Needless to say, the rest of the film falls a little short of the visuals. I like the story in broad strokes, and appreciate the slow, deliberate pace that feels similar to the original Blade Runner. But speaking of this movie's similarities with the first one, I felt that tying their stories so closely together was a mistake. I usually appreciate a good sense of continuity and attention to detail, and I'd most likely be very excited if I saw this kind of thing in a video game. But movies are obviously quite different to video games, and as they offer drastically less "content," so to speak, they can less afford to throw in Easter eggs and continuity nods and details that not everybody will "get." It feels like all these things were included not because they made the film itself better, but because they felt obligated to show that they "respected" the original. I could very easily be wrong, but I strongly suspect that this movie would have a been lot more successful if they had focused on crafting the best standalone story that they could rather than the most reverent love letter to the first film that they could.

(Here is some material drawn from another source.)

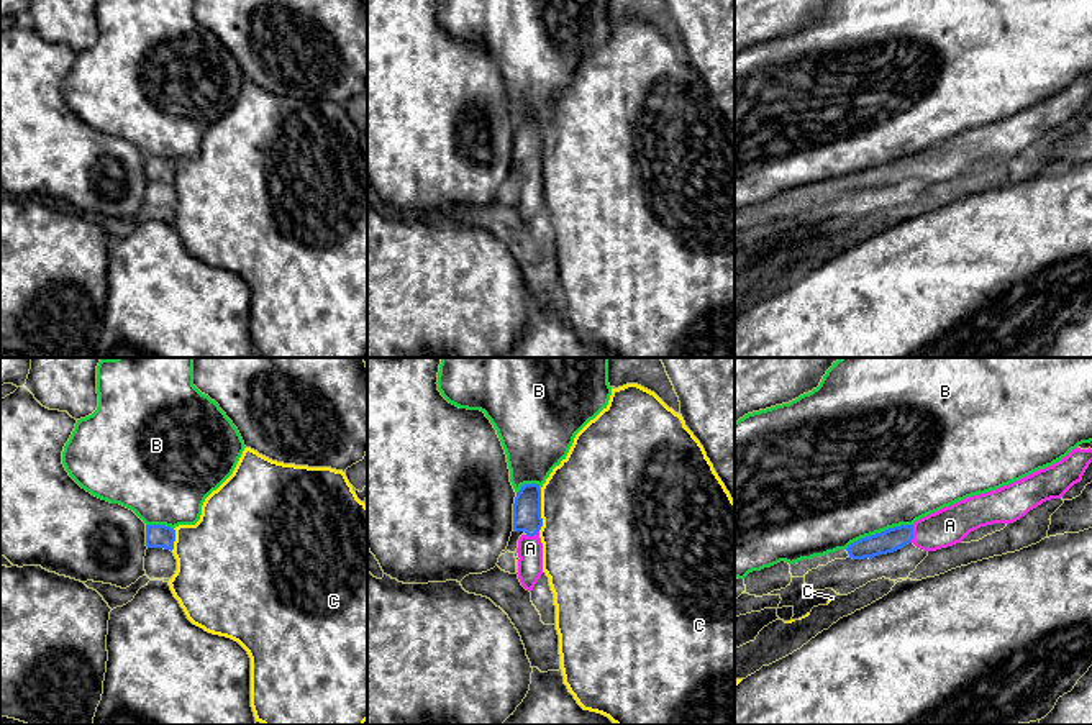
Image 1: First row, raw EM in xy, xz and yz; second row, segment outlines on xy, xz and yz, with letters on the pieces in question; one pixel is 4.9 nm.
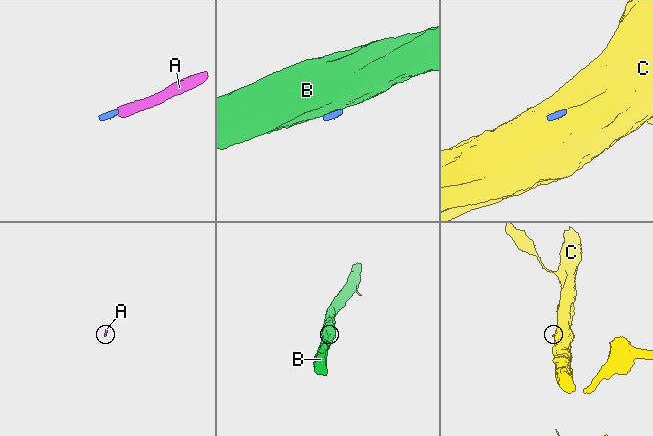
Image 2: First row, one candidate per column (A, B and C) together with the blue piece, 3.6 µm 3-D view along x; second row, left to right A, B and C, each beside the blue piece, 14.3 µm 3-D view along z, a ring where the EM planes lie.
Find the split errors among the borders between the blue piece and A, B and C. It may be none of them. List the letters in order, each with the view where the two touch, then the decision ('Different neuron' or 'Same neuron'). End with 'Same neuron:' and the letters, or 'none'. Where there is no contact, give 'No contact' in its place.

The dialogue has issues, too. There are so many lines that are just such obvious pleas to one day be famous quotes, complete with dramatic pauses after they're delivered. "I know what's real." "Sometimes to love someone, you got to be a stranger." "We’re all just looking out for something real." Pretty much every line that comes out of Jared Leto's mouth. The harder the movie tries to have this dialogue be deep and profound and "quotable," the more silly it all seems. As Aalewis so infamously learned, you can't manufacture quotes like this. That's not how it works. Other people decide what's meaningful and deserves to be repeated, and it takes time.
As I just mentioned Jared Leto, I'd also like to say that he's easily the worst part of the movie. I don't know what the hell he was doing here. Some avant garde form of theater? Anti-acting, so to speak? The decisions that he (or Villeneuve, to be fair, but I'm inclined to suspect Leto) made are baffling. Why does he stare randomly into the distance? (I know he's blind. Blind people don't do that.) Why does he put on that silly voice? Why does he talk with that bizarre cadence that suggests he's an alien who's new to the concept of human speech? Why is everything, literally everything, he says such obtuse, pretentious bullshit that seems to be an idiot's conception of how a smart person talks? Did Leto demand to write his own lines or something? At this point, that is seriously the most likely explanation I can think of.
And yeah, BR2049 is pretty sexist. This got a lot of fanboys REEEing when some feminists dissented from the film's otherwise universal acclaim by raising this point, but it's true. And yes, I've heard the defense that this is simply a portrayal of a misogynistic dystopia, not an endorsement of it, and there are some movies and TV shows that have tackled that sort of thing with a feminist perspective, like Mad Max: Fury Road and The Handmaid's Tale, but BR2049 does not do that. The camera openly participates with the misogyny on display, with male-gazey, lingering shots of the lurid advertisements, a remarkably uncritical examination of the fact that the main character's girlfriend is a virtual reality waifu, and most oddly of all, a determination to show female characters being injured and killed in agonizing, dehumanizing detail. It's not that way with the male characters. The men have straightforward, dignified deaths, but for the women, the camera zooms in so we can see their final dying struggle, the blood spewing out of their naked bodies, their corpses flopping about pathetically, etc. I'm not saying it makes the movie terrible, but it's definitely there.